Skip to main content
Priority tier and Turbo mode are in Preview. The features, pricing, and availability may change - we welcome your feedback!
Fireworks offers a Priority tier for workloads that require higher reliability, as well as a Turbo mode for workloads that require higher speeds.

Priority tier

Priority tier is for workloads that require higher reliability during peak traffic periods, at a higher price point. Priority tier is prioritized above Standard traffic and is less likely to be rate limited.
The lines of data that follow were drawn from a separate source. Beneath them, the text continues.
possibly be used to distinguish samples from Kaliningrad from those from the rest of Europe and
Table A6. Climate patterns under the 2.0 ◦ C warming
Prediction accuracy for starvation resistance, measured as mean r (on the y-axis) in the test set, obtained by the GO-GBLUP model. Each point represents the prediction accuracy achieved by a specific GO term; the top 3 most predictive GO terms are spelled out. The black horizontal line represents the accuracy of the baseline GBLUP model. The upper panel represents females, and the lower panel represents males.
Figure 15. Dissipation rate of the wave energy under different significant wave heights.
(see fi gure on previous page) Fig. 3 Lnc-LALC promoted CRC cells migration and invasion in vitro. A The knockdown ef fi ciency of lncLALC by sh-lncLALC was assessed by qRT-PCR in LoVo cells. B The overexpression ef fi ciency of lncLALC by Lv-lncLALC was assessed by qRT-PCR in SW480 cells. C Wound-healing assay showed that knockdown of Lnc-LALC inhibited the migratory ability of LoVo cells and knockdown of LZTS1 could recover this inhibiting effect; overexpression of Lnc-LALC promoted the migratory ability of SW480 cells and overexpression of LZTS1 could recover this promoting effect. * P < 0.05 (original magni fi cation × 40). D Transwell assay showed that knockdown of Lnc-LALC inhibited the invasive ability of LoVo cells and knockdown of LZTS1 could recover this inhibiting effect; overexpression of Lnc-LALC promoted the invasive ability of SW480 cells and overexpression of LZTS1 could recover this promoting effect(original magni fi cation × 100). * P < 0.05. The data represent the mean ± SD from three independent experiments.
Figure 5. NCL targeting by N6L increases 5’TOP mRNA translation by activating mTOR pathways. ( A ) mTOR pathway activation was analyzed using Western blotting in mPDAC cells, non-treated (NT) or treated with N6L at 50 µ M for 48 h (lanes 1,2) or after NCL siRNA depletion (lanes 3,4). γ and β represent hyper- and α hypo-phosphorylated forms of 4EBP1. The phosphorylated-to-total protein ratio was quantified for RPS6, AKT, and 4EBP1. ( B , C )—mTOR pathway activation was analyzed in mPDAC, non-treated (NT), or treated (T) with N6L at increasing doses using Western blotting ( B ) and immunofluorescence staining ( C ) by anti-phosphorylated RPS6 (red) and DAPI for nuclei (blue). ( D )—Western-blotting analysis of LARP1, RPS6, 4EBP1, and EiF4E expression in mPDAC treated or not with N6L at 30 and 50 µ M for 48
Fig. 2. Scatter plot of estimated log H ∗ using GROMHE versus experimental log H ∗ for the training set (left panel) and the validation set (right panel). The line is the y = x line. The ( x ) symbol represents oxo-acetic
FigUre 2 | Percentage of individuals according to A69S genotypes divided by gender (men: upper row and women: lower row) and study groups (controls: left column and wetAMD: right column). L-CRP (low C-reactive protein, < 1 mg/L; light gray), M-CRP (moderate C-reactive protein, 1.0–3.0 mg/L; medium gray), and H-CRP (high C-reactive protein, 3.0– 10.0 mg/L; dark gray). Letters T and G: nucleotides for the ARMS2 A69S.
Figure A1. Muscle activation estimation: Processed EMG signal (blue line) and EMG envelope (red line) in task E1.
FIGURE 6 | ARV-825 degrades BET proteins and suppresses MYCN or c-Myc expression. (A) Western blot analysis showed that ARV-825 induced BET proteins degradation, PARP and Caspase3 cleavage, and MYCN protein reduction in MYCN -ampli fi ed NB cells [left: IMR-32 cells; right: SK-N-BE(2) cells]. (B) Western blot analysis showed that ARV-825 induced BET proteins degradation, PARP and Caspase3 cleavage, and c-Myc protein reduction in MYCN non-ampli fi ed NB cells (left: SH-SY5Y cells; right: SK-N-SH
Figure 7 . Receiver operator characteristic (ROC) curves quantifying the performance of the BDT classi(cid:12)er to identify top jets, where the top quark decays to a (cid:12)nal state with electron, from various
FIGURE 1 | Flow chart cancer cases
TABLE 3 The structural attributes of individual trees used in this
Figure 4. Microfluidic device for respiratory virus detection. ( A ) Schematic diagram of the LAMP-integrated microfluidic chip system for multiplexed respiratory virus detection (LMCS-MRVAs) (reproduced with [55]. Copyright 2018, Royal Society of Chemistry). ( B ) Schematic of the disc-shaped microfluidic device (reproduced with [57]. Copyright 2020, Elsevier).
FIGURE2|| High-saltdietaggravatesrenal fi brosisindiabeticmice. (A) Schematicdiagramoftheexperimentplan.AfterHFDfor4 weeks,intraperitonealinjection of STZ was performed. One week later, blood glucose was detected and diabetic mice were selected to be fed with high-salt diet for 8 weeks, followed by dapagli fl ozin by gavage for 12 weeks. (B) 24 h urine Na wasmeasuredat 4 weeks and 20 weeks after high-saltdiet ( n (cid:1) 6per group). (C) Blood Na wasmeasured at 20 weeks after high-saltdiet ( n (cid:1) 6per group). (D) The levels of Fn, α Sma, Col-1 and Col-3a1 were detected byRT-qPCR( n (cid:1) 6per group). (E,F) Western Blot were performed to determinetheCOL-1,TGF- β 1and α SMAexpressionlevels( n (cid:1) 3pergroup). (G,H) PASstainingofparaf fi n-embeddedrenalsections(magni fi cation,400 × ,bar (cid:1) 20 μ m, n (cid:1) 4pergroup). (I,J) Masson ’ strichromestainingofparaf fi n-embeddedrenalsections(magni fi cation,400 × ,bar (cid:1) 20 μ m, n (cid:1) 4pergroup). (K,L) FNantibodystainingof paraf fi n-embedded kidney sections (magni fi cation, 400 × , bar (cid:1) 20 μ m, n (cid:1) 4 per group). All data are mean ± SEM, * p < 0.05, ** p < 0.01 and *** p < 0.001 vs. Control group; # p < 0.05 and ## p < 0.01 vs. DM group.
To use priority tier, set service_tier to "priority" (OpenAI-compatible chat completions only):
curl https://api.fireworks.ai/inference/v1/chat/completions \
  -H "Content-Type: application/json" \
  -H "Authorization: Bearer $FIREWORKS_API_KEY" \
  -d '{
    "model": "accounts/fireworks/models/kimi-k2p5",
    "service_tier": "priority",
    "messages": [{"role": "user", "content": "Hello"}]
  }'
Priority tier is available on select models. Models and pricing are listed on the Pricing page.

Turbo mode

Turbo mode is a high speed configuration, useful for interactive applications that require fast response speeds, at a higher price point. It is not a different model and the quality of the model remains the same. Turbo mode is available for select models. To use Turbo mode, change the model id as listed below.
Modelmodel id
Kimi K2.6 Turboaccounts/fireworks/routers/kimi-k2p6-turbo
curl https://api.fireworks.ai/inference/v1/chat/completions \
  -H "Content-Type: application/json" \
  -H "Authorization: Bearer $FIREWORKS_API_KEY" \
  -d '{
    "model": "accounts/fireworks/models/kimi-k2p6-turbo",
    "messages": [{"role": "user", "content": "Hello"}]
  }'
Pricing is listed on the Pricing page.